Most of the alcohol cooks out of the stout beer, but the flavor remains and even if you're not a avid beer drinker, which I'm not, you'll find that it makes one of the best chocolate cupcakes you'll ever have. And then there's the dark chocolate whiskey ganache filling. And also the Baileys swiss meringue buttercream.

Are you still there?

OK good. Just checking, because I had to hold onto something when I tried this. Um, I wasn't, like, strewn out on the floor in a chocolate coma with left over beer in one hand, Johnny Walker in the other and ganache smeared all over my maw, or anything...  

It is one boozy luscious cupcake and it's not for lightweights (not a problem here). These were actually made with love (and some mischief in mind) for a friends birthday and they were a huge hit. I have already gotten requests to make them again! So the lesson here is: Add beer to everything.

For the Guinness Chocolate Cupcakes
1 cup (oatmeal) stout beer
1 cup (2 sticks) (un)salted butter
3/4 cup unsweetened cocoa powder (preferably Dutch-process) (I subbed 1/4 cup for Ghirardelli Sweet Chocolate and Cocoa powder)
2 cups all purpose flour
2 cups sugar
1 1/2 teaspoons baking soda
3/4 teaspoon salt
2 large eggs
2/3 cup (light) sour cream

Ganache Filling
8 ounces bittersweet chocolate chips
2/3 cup heavy cream
2 tablespoons butter, room temperature
1 to 2 teaspoons Irish whiskey (I used Johnny Walker Scotch whiskey)

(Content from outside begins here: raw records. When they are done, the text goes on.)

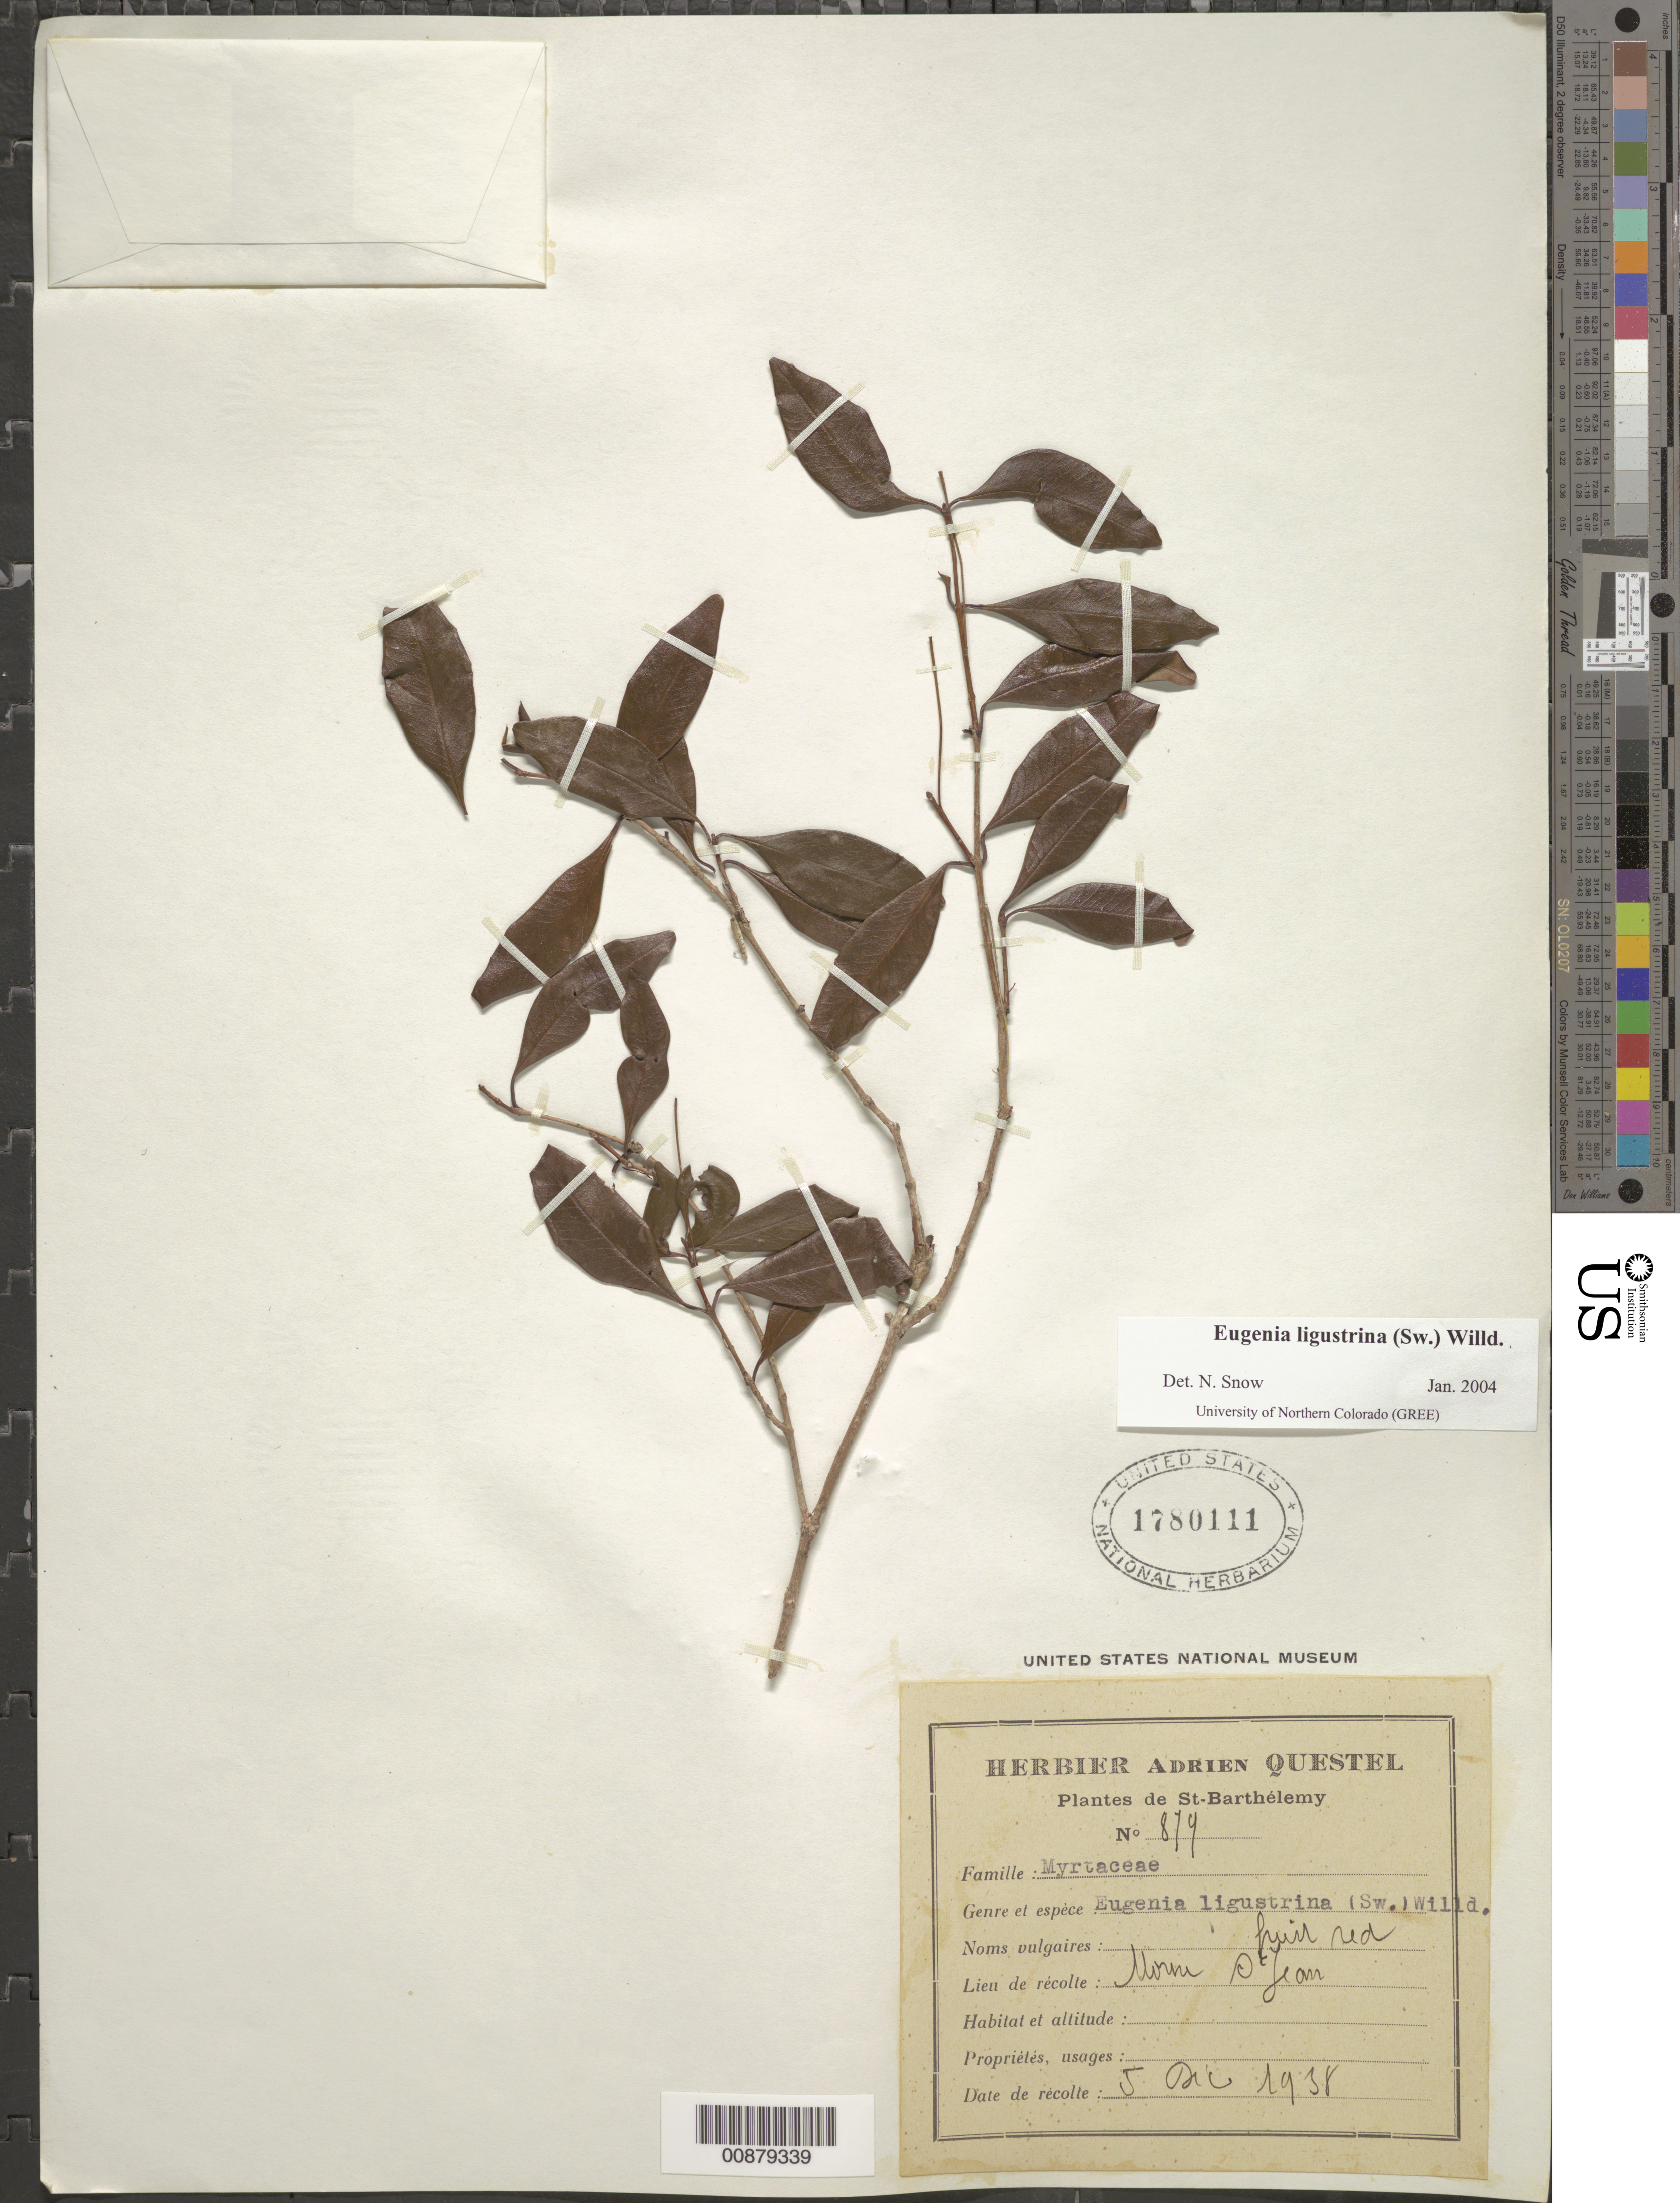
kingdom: Plantae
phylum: Tracheophyta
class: Magnoliopsida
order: Myrtales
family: Myrtaceae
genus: Eugenia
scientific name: Eugenia ligustrina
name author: (Sw.) Willd.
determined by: Snow, N. W.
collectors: A. Questel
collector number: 879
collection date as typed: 05 Dec 1938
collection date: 1938-12-05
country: Saint Barthélemy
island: St.-Barthélemy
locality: Morne D'Jean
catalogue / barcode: US 1780111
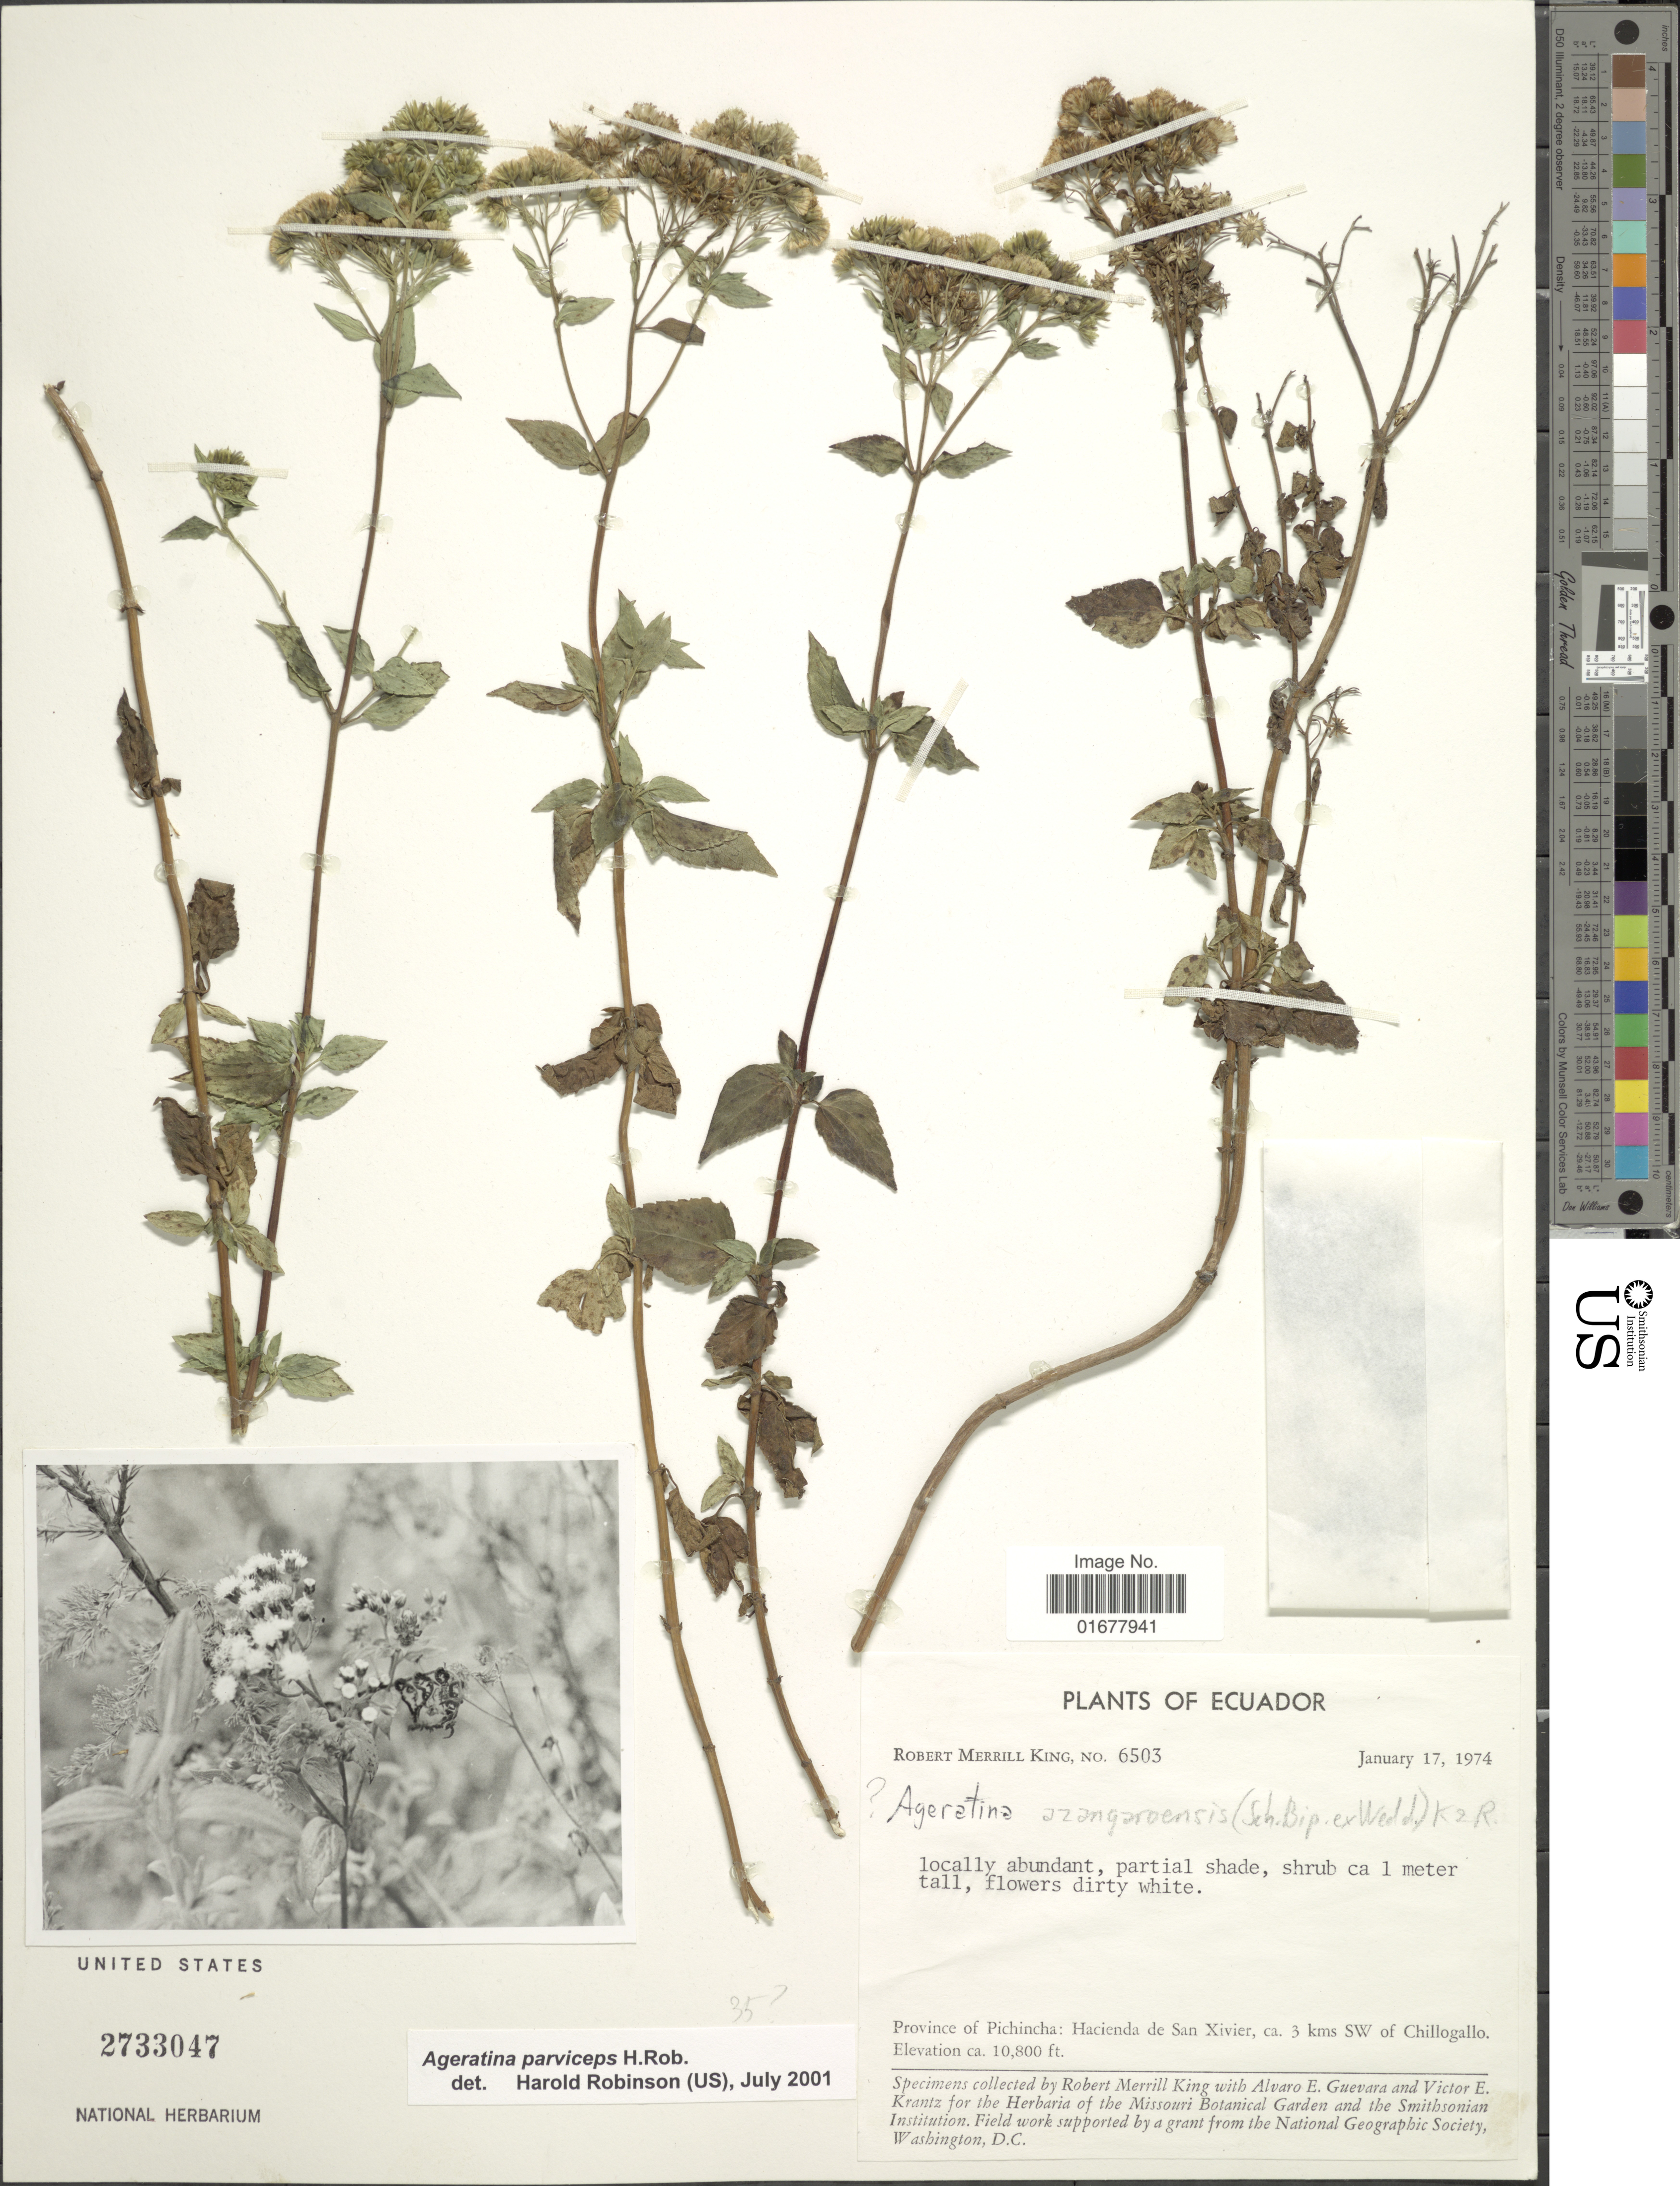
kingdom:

Baileys Swiss meringue buttercream

Preheat oven to 350°F. Line 24 cupcake cups with liners. Simmer the stout and butter in a  large saucepan over medium heat. Add cocoa powder and whisk until mixture is smooth. Cool slightly.

Whisk flour, sugar, baking soda, and 3/4 teaspoon salt in large bowl to blend. Using electric mixer, beat eggs and sour cream in another large bowl to blend. Add stout-chocolate mixture to egg mixture and beat just to combine. Add flour mixture and beat just to combine, then use a rubber spatula to fold batter until completely combined. Fill cupcake liners about 2/3 of the way. Bake cupcakes about 17 minutes or until a toothpick inserted comes out clean. Cool completely and then remove center using an apple corer.

Simmer the cream and pour over chocolate chips in a heat proof bowl and allow to sit for one minute. Whisk until smooth and then add the butter and whiskey and stir until combined. Allow to cool until thick and pipe into cupcake centers. Frost with Baileys SMBC!